These sample radiology personal statements are here for your viewing pleasure (fully anonymous). We're hoping to add more in the future, including Pre-Med personal statements. If you've got one to add to the free library, don't forget to contribute yours.
RADIOLOGY PERSONAL STATEMENT
My interest in radiology began in medical school, where anatomy was my favorite subject. The material was so engaging that I completely lost track of time while studying or dissecting in the lab. I also participated in an anatomy teaching assistantship, organizing review sessions and teaching physician assistant students. My most rewarding teaching experiences included teaching anatomy review sessions and designing the radiology portion of the practicals. When on the wards, I often found myself trying my best to make the diagnosis of our patient’s X-rays and CT scans. My experience with radiology residents further anchored key medical concepts from the text to the bedside. For example, when Mr. P presented to our vascular clinic complaining of arm pain and dizziness upon lifting heavy objects, we ordered an angiogram. The scan clearly showed retrograde blood flow from the vertebral artery filling the subclavian artery distal to an obstruction. No other specialty can more clearly outline the anatomical basis diseases in a noninvasive manner.

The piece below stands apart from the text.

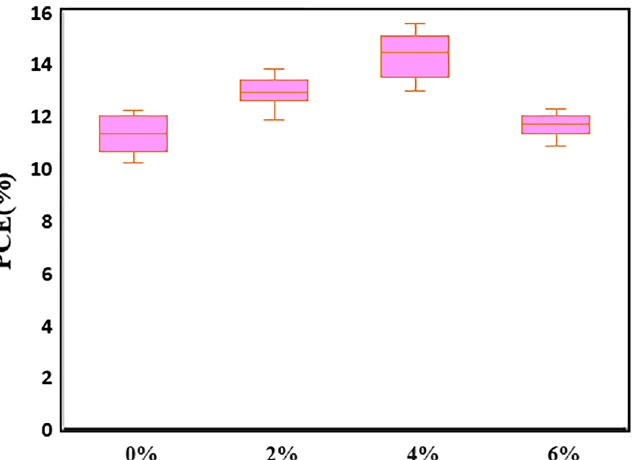
Figure 13. PCE histogram of 32 independent PSCs based on SnO 2 @ZnO.PANI (0%, 2%, 4%, and 6%) nanocomposite as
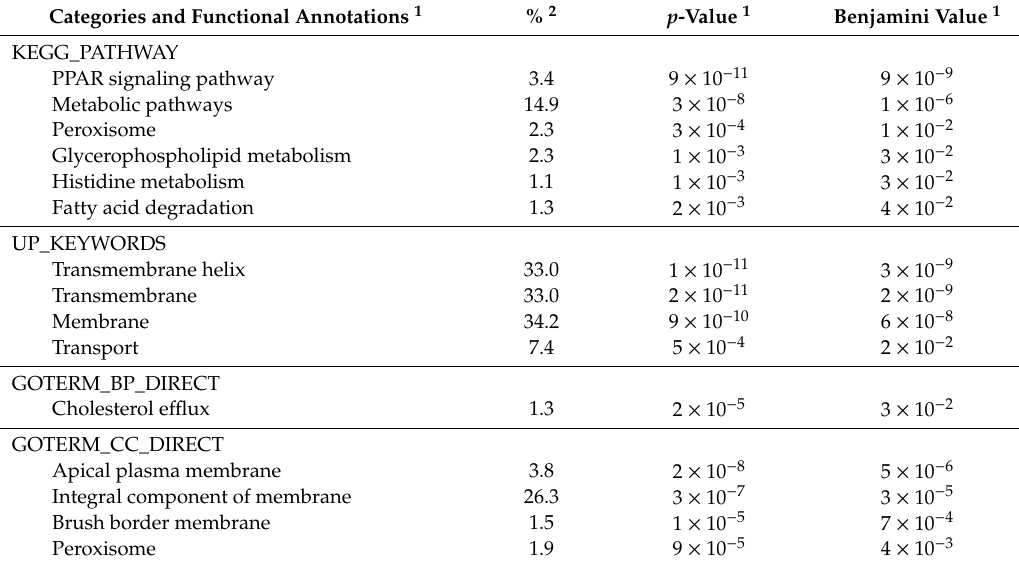
Table 3. List of DAVID (Database for Annotation, Visualization and Integrated Discovery) functional annotations significantly enriched of di ff erentially expressed genes (DEGs) in the jejunal mucosa of broiler chickens.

In addition to my love of the subject matter, I find the problem-solving process of radiology engaging. With a background in mathematics, I have learned to work diligently toward solutions in a systematic manner and would thrive in the problem-based learning environment of radiology. I approached my PhD research in a similar way, tackling problems by breaking them up into manageable questions and designing specific experiments to test hypotheses. An experimental approach to research has many parallels in medicine. Determining the likely hypotheses, organizing them, and teasing out the answers by carefully planning experiments is similar to narrowing the differential diagnosis. Radiology is often at the branch point of this medical decision-making tree, with diagnosis and treatment hinging on radiological results. I see myself at this branchpoint, leading the way to the correct diagnosis.
Radiology is constantly pushing the limits of medical science. One of the most fascinating novel applications is magnetic resonance angiography of the heart and great vessels.
Measurements of pathologic anatomy, plaque formation and calcification are improving at a fast pace. With a background in vascular research, I hope to be a leader and innovator in these new technologies. Using sophisticated technology to detect free radicals, we were able to measure early markers of atherosclerosis thereby providing a framework of atherosclerosis and identifying potential drug targets for intervention. I believe sensitive noninvasive scans should be utilized more often to detect and treat pre-atherosclerotic states and prevent irreversible artery dysfunction. With radiology, earlier detection of diseases will likewise aid in identifying potential drug targets for intervention.
My goal as a physician scientist is to be a contributing part of the growing field of radiology. I am fascinated by the noninvasive imaging of anatomy, and would like to apply my problem solving and research background to the best of my ability to help lead the medical field into the future. Through hard work, perseverance and innovation, I want to be a trailblazer in imaging and improve the limits of detection, diagnosis and treatment. I feel that a radiology residency is essential for the knowledge and skills necessary to accomplish my goals.